Date : 04 juin 2021 à 09:45 — 30 min.
According to the Cloud Native Computing Foundation, container usage in production has increased by 300% between 2016 and 2020. In other words, organizations are progressively moving away from static and dedicated infrastructures, and shifting towards micro-services and containerized workloads. Container orchestration tools like Kubernetes are playing a key role in this trend, and security teams need to adapt their threat models and runtime detection capabilities to account for an infrastructure that is constantly changing.
One of the goals of a container orchestration tool like Kubernetes is to improve the usage of the resources available to a cluster. More specifically, this means making sure that CPUs, memory and network bandwidth are better utilized and distributed among the services running on a cluster. In order to achieve this goal, Kubernetes is able to mutate the infrastructure continuously so that workloads are better distributed among the hosts of the cluster, thus making sure that one machine is not saturated when another one can help share the load. From a security standpoint, this means that multiple services can now run side by side at any point in time, sharing the same kernel, and increasing dramatically the blast radius in case of a compromise. Not only does it blow up the impact of an intrusion, this also makes the life of the incident response team much harder, especially if the runtime monitoring tool that detected the attack did not provide accurate and real time information about the containers and the applications that were breached.
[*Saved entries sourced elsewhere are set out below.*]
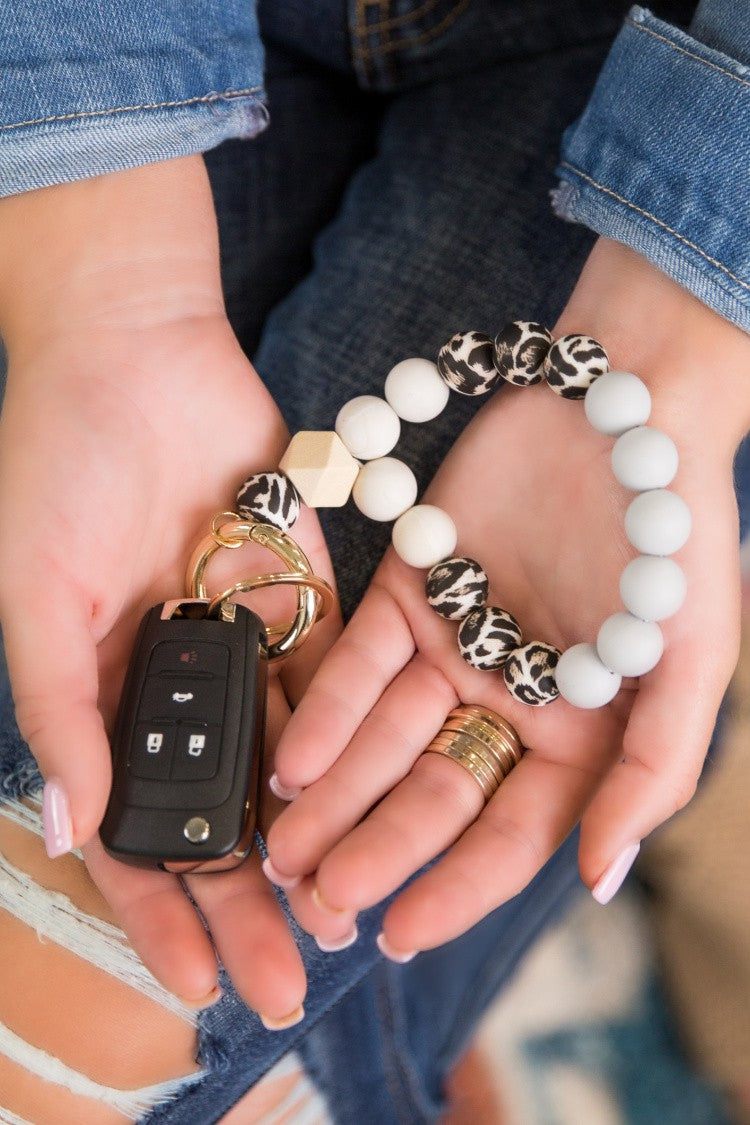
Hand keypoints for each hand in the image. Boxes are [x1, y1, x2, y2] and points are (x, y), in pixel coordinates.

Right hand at [0, 158, 344, 1019]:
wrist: (135, 354)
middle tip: (286, 981)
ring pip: (283, 768)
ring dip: (310, 843)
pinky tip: (374, 813)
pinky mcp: (303, 596)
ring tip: (341, 919)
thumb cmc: (58, 469)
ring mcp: (244, 646)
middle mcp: (176, 685)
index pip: (130, 831)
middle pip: (217, 818)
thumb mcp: (37, 594)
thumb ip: (58, 708)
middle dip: (246, 904)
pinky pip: (331, 686)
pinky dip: (349, 751)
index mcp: (102, 696)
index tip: (193, 985)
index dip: (156, 913)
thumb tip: (70, 824)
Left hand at [266, 239, 747, 956]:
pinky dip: (327, 709)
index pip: (512, 833)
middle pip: (435, 795)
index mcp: (580, 735)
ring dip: (335, 795)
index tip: (399, 935)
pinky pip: (359, 660)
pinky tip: (289, 761)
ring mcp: (457, 646)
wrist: (625, 405)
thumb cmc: (678, 536)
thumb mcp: (690, 661)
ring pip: (385, 738)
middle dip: (376, 850)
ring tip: (282, 851)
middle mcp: (511, 701)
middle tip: (315, 903)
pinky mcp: (411, 590)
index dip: (457, 888)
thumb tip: (601, 879)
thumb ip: (652, 771)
This paper proposes to explore eBPF to implement a new generation of runtime security tools, showing how this new technology can be used to retrieve complex container and application level context. Although containers are a particularly interesting use case for the solution we implemented, we will also demonstrate how eBPF drastically improves the legacy runtime security tools that are used in production environments today by reducing the performance impact on the host, improving the signal to noise ratio, and helping incident response team focus on what matters.